RAW DATA:
────

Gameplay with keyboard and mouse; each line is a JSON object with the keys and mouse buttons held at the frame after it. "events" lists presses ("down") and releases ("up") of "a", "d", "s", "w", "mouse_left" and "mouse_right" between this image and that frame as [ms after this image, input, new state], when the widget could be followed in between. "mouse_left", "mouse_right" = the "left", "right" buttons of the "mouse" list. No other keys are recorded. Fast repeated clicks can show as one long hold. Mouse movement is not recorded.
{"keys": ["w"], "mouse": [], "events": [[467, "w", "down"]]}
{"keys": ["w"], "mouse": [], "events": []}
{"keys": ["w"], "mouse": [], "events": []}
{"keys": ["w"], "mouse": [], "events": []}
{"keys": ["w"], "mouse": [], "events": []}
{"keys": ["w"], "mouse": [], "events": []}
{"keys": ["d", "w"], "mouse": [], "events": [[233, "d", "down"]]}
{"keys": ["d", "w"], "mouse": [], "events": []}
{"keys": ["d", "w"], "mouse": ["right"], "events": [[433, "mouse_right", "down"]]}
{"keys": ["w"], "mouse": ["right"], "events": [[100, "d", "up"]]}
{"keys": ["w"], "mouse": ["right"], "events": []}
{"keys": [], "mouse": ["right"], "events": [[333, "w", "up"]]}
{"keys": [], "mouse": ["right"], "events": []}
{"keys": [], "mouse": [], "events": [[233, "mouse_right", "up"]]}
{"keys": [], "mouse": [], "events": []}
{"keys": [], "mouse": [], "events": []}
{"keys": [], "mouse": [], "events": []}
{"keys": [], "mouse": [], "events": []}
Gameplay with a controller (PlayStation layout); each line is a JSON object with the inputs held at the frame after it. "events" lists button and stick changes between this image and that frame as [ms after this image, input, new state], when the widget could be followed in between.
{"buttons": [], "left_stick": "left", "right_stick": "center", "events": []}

────

YOUR GOAL: Word for word, give the entire listing again.

TASK RESULT:
Gameplay with keyboard and mouse; each line is a JSON object with the keys and mouse buttons held at the frame after it. "events" lists presses ("down") and releases ("up") of "a", "d", "s", "w", "mouse_left" and "mouse_right" between this image and that frame as [ms after this image, input, new state], when the widget could be followed in between. "mouse_left", "mouse_right" = the "left", "right" buttons of the "mouse" list. No other keys are recorded. Fast repeated clicks can show as one long hold. Mouse movement is not recorded.
{"keys": ["w"], "mouse": [], "events": [[467, "w", "down"]]}
{"keys": ["w"], "mouse": [], "events": []}
{"keys": ["w"], "mouse": [], "events": []}
{"keys": ["w"], "mouse": [], "events": []}
{"keys": ["w"], "mouse": [], "events": []}
{"keys": ["w"], "mouse": [], "events": []}
{"keys": ["d", "w"], "mouse": [], "events": [[233, "d", "down"]]}
{"keys": ["d", "w"], "mouse": [], "events": []}
{"keys": ["d", "w"], "mouse": ["right"], "events": [[433, "mouse_right", "down"]]}
{"keys": ["w"], "mouse": ["right"], "events": [[100, "d", "up"]]}
{"keys": ["w"], "mouse": ["right"], "events": []}
{"keys": [], "mouse": ["right"], "events": [[333, "w", "up"]]}
{"keys": [], "mouse": ["right"], "events": []}
{"keys": [], "mouse": [], "events": [[233, "mouse_right", "up"]]}
{"keys": [], "mouse": [], "events": []}
{"keys": [], "mouse": [], "events": []}
{"keys": [], "mouse": [], "events": []}
{"keys": [], "mouse": [], "events": []}
Gameplay with a controller (PlayStation layout); each line is a JSON object with the inputs held at the frame after it. "events" lists button and stick changes between this image and that frame as [ms after this image, input, new state], when the widget could be followed in between.
{"buttons": [], "left_stick": "left", "right_stick": "center", "events": []}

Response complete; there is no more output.